What is the answer of tan square tita- sin square tita=tan square tita× sin square tita

To solve the equation \( \tan^2 \theta - \sin^2 \theta = \tan^2 \theta \times \sin^2 \theta \), we can start by expressing everything in terms of sine and cosine. This will help us simplify the equation and find a solution.

Breaking Down the Equation

First, let's recall the definitions of tangent and sine:

• \( \tan \theta = \frac{\sin \theta}{\cos \theta} \)
• \( \tan^2 \theta = \frac{\sin^2 \theta}{\cos^2 \theta} \)

Now, we can substitute \( \tan^2 \theta \) into the equation:

Substituting and Rearranging

The equation becomes:

\( \frac{\sin^2 \theta}{\cos^2 \theta} - \sin^2 \theta = \frac{\sin^2 \theta}{\cos^2 \theta} \times \sin^2 \theta \)

Next, let's factor out \( \sin^2 \theta \) from the left side:

\( \sin^2 \theta \left( \frac{1}{\cos^2 \theta} - 1 \right) = \frac{\sin^4 \theta}{\cos^2 \theta} \)

Further Simplifying

We can simplify \( \frac{1}{\cos^2 \theta} - 1 \) as follows:

\( \frac{1 - \cos^2 \theta}{\cos^2 \theta} = \frac{\sin^2 \theta}{\cos^2 \theta} \)

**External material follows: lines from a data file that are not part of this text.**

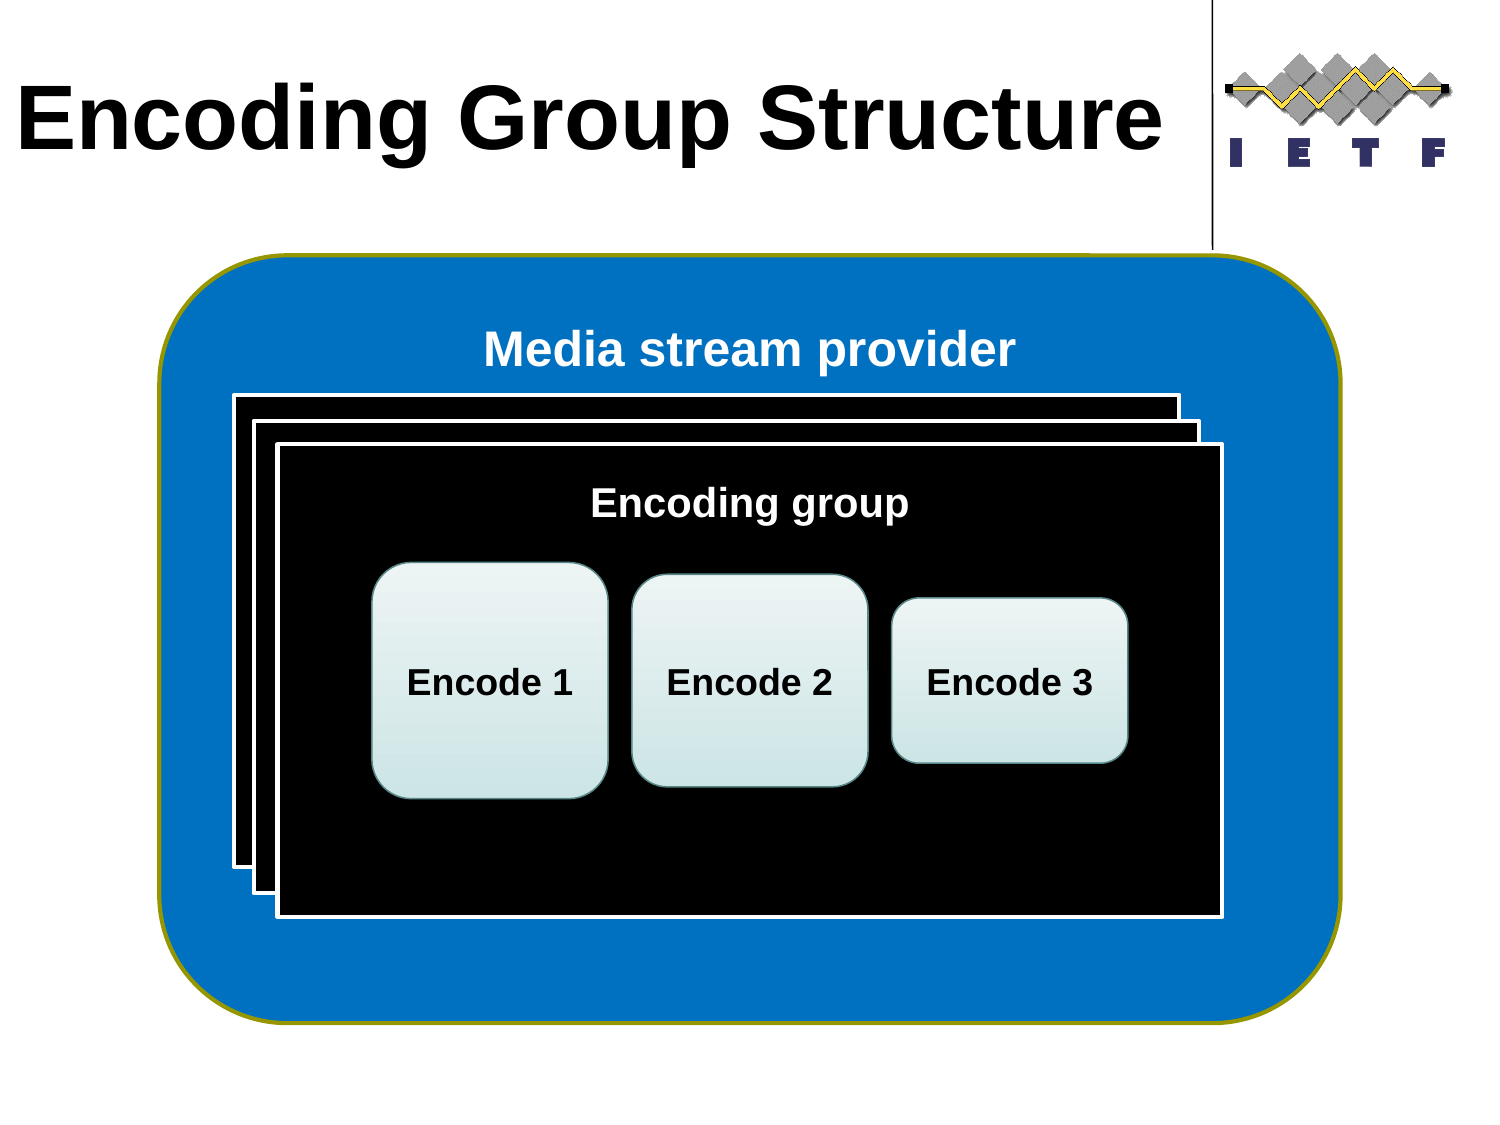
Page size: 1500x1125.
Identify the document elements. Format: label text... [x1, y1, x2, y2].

text_box Encoding group [275, 442, 1224, 919]
text_box Encode 2 [631, 573, 869, 788]
picture [1212, 37, 1463, 181]
text_box Media stream provider [157, 253, 1343, 1026]
text_box Encode 1 [371, 561, 609, 800]
title Encoding Group Structure [0, 19, 1201, 176]
text_box Encoding group [252, 419, 1201, 895]
text_box Encoding group [232, 393, 1181, 869]
text_box Encode 3 [890, 597, 1129, 764]
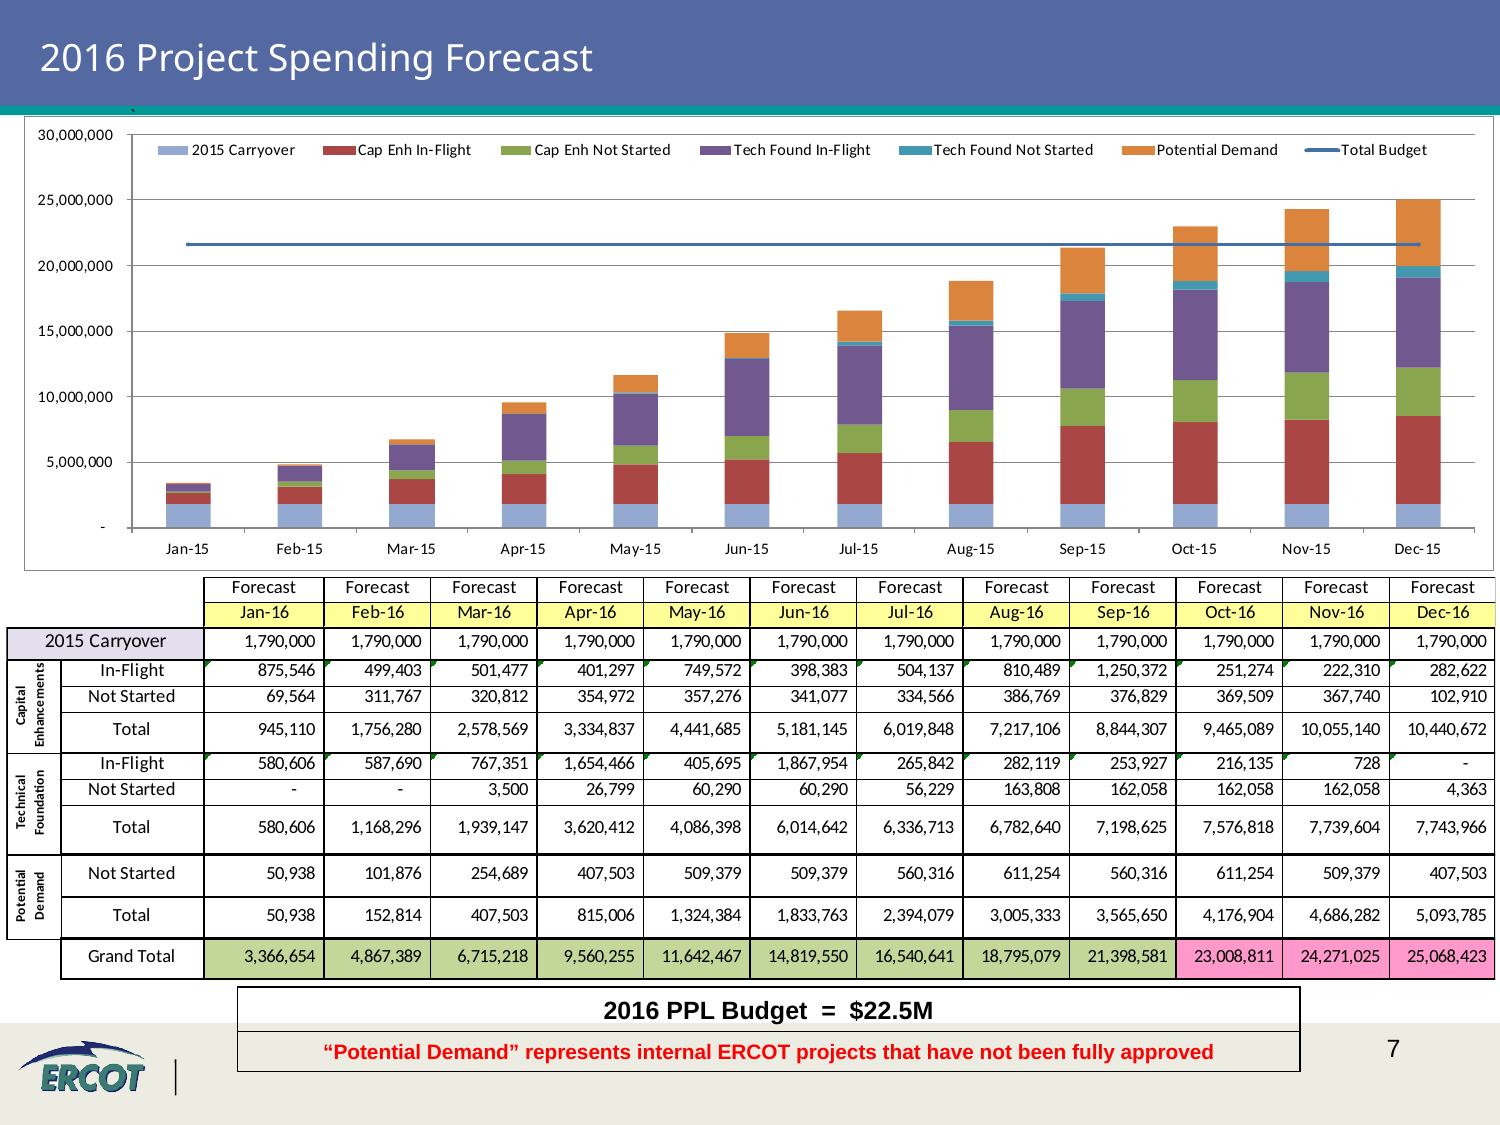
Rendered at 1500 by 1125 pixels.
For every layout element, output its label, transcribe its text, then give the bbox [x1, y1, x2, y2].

picture [6, 106, 1497, 981]
picture [10, 1031, 151, 1111]
text_box “Potential Demand” represents internal ERCOT projects that have not been fully approved [237, 1031, 1300, 1072]
text_box 2016 PPL Budget = $22.5M [237, 989, 1300, 1031]
title 2016 Project Spending Forecast [24, 0, 1188, 103]
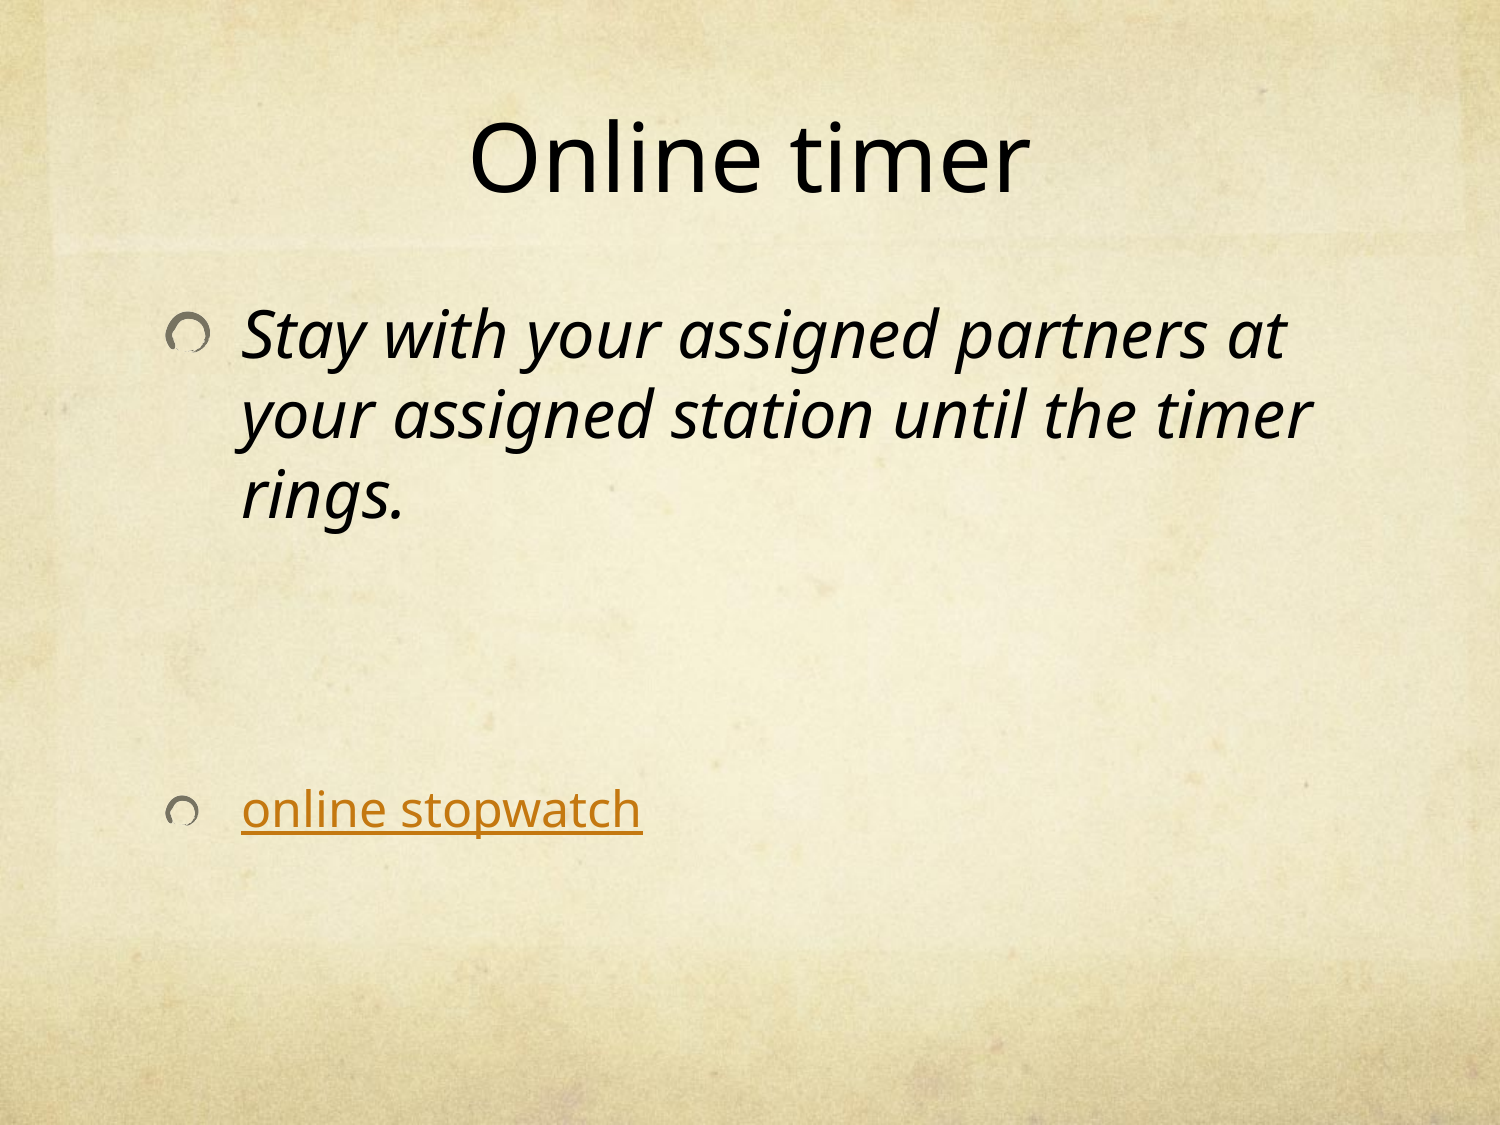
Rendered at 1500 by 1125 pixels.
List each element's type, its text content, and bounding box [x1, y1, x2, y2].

title Online timer [150, 82, 1350, 225]
picture [0, 0, 1500, 1125]
list Stay with your assigned partners at your assigned station until the timer rings. online stopwatch [150, 284, 1350, 950]
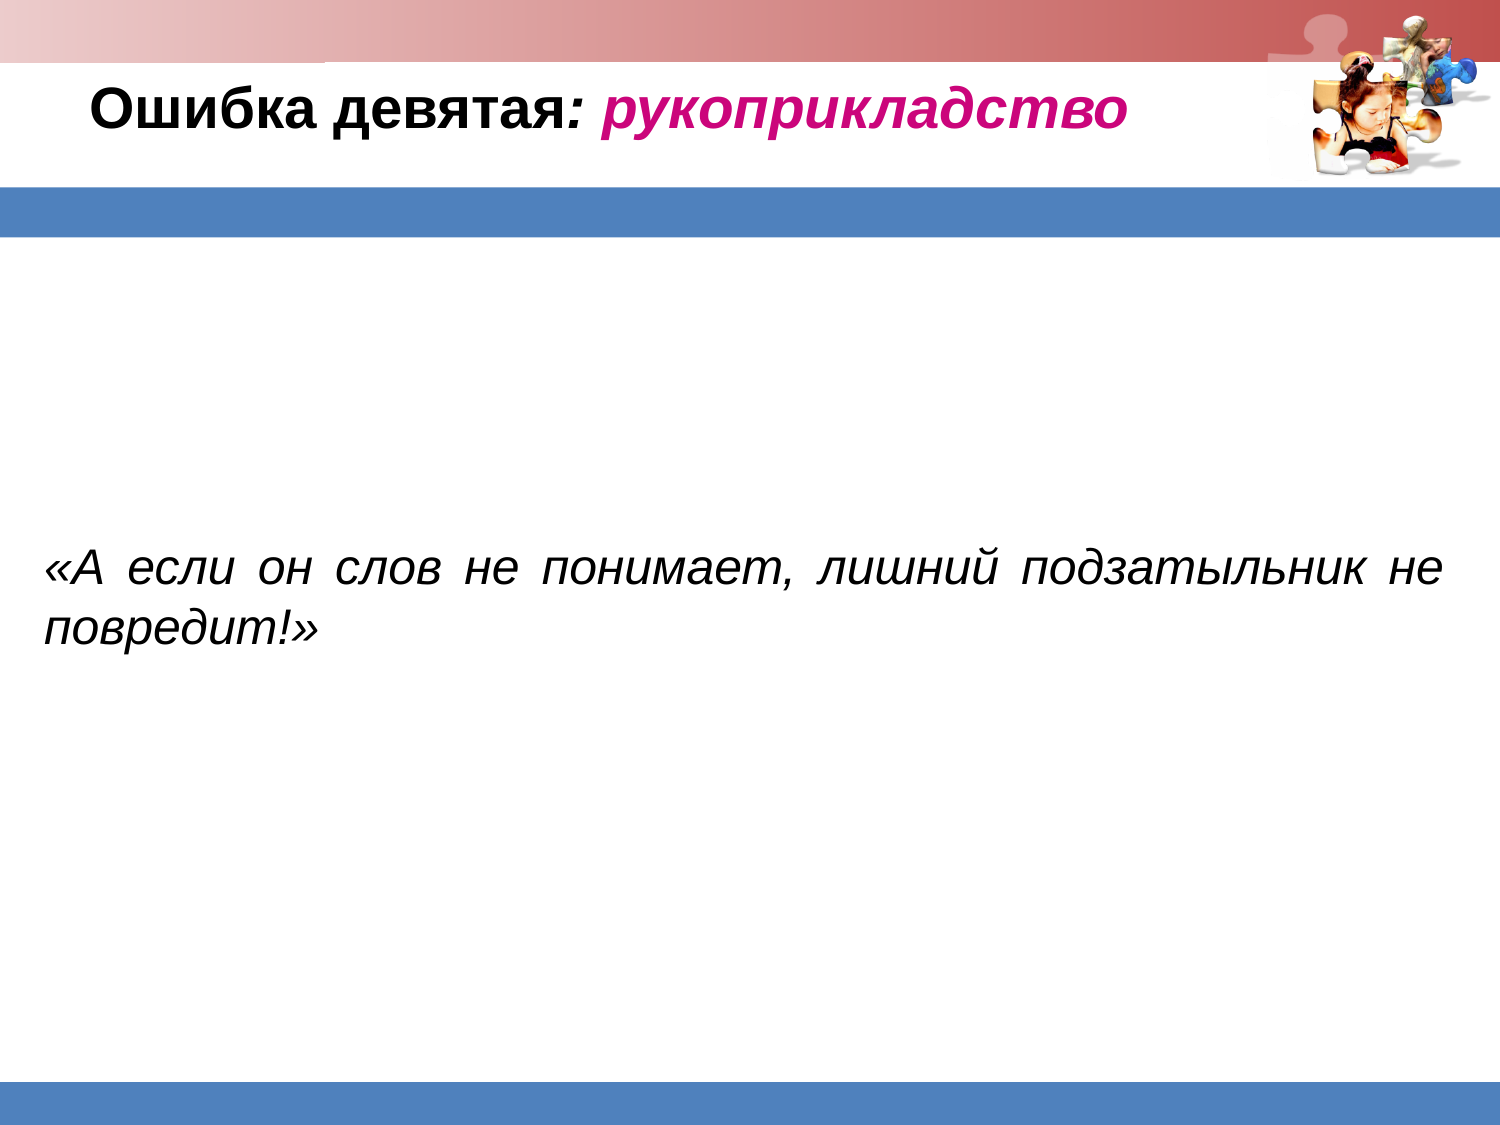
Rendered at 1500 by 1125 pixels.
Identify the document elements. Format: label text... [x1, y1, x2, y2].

text_box [0, 1082, 1500, 1125]
text_box «А если он слов не понимает, лишний подзатыльник не повредит!» [29, 527, 1459, 662]
picture [1265, 12, 1493, 185]
text_box Ошибка девятая: рукоприкладство [75, 62, 1425, 185]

Now we can substitute this back into the equation:

\( \sin^2 \theta \left( \frac{\sin^2 \theta}{\cos^2 \theta} \right) = \frac{\sin^4 \theta}{\cos^2 \theta} \)

Final Steps to the Solution

At this point, we see that both sides of the equation are indeed equal:

\( \frac{\sin^4 \theta}{\cos^2 \theta} = \frac{\sin^4 \theta}{\cos^2 \theta} \)

This confirms that the original equation holds true for any angle \( \theta \) where both sine and cosine are defined. Thus, the equation simplifies correctly without any restrictions imposed on \( \theta \). Therefore, the solution is valid for all angles where \( \tan^2 \theta \) and \( \sin^2 \theta \) are defined.

Conclusion

In summary, we found that the equation \( \tan^2 \theta - \sin^2 \theta = \tan^2 \theta \times \sin^2 \theta \) holds true universally, provided that both sine and cosine are defined. This means that any angle \( \theta \) in the domain of these functions will satisfy the equation.